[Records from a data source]
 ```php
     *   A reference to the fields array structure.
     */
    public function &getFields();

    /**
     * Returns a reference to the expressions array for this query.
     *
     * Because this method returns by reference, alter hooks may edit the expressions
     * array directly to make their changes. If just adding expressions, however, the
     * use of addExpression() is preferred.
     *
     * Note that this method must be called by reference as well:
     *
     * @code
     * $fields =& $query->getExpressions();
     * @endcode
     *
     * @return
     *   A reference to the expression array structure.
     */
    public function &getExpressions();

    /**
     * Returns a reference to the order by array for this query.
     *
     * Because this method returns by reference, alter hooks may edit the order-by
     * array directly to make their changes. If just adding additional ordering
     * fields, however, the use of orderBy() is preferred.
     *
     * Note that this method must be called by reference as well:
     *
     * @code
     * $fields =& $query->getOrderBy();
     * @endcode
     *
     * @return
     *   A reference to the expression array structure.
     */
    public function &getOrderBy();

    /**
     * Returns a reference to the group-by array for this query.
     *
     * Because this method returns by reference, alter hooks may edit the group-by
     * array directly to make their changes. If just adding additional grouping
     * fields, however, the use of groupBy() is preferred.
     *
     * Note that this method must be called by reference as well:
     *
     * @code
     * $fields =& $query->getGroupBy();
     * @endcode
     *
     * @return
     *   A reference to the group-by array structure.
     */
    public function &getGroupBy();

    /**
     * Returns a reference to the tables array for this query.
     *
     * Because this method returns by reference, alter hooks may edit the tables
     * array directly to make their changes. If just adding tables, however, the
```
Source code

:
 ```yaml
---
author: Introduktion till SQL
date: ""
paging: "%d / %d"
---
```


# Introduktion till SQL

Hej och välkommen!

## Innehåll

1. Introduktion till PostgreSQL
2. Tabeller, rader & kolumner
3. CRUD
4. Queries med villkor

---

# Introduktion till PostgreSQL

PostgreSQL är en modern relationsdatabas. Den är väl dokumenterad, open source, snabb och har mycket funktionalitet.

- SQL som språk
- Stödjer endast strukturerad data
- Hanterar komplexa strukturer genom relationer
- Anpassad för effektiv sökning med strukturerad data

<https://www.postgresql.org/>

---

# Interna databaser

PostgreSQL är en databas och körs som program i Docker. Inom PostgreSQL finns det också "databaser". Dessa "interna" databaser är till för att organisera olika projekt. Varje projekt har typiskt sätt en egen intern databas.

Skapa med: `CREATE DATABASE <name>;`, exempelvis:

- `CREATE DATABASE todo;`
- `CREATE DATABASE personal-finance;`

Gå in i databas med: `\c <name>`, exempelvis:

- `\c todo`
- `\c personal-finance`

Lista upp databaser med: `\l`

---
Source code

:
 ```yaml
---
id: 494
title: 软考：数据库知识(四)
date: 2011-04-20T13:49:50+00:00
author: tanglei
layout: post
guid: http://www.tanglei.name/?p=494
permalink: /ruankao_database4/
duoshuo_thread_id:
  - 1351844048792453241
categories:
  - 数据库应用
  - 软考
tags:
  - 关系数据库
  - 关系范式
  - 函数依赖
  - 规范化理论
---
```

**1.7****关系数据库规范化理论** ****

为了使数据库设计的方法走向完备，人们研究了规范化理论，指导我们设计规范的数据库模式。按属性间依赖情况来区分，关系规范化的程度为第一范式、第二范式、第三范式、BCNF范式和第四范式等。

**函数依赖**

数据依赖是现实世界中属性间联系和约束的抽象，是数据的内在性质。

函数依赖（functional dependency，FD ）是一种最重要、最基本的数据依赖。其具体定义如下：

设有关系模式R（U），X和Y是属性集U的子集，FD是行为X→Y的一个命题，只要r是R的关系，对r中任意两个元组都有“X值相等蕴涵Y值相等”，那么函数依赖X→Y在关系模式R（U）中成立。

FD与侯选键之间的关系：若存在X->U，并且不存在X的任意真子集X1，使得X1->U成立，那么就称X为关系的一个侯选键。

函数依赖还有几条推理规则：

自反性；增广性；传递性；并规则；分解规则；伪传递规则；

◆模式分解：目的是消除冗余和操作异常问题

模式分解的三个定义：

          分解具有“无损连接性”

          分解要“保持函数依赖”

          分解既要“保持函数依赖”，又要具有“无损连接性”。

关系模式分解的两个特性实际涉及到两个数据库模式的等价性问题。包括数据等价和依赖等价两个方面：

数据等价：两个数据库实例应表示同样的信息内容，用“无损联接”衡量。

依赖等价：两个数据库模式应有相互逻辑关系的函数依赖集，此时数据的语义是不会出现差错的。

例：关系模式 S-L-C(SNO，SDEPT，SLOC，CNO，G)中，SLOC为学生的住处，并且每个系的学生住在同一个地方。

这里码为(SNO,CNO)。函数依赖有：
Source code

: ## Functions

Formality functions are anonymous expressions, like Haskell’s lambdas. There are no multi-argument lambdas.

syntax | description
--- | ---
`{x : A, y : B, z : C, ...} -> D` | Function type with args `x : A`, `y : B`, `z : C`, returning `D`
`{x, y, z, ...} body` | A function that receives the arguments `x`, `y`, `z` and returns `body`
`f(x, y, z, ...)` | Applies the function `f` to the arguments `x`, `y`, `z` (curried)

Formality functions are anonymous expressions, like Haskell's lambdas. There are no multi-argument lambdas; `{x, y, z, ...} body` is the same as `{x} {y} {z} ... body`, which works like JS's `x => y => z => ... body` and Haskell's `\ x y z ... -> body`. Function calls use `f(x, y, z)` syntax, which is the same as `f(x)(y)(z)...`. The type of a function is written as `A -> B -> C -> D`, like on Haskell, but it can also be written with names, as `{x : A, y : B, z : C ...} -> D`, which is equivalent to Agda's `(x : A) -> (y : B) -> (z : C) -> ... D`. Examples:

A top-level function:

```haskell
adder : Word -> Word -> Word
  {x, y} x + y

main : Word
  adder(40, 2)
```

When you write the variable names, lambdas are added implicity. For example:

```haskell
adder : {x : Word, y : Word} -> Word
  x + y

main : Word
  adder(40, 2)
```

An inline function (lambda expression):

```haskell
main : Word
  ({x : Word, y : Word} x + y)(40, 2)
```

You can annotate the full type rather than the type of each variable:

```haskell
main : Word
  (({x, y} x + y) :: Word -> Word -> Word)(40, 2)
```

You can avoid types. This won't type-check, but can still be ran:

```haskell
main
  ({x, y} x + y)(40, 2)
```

Work order. Look through the entries for lines containing the word "author" and return each one.

Exercise result.
author: Introduktion till SQL
author: tanglei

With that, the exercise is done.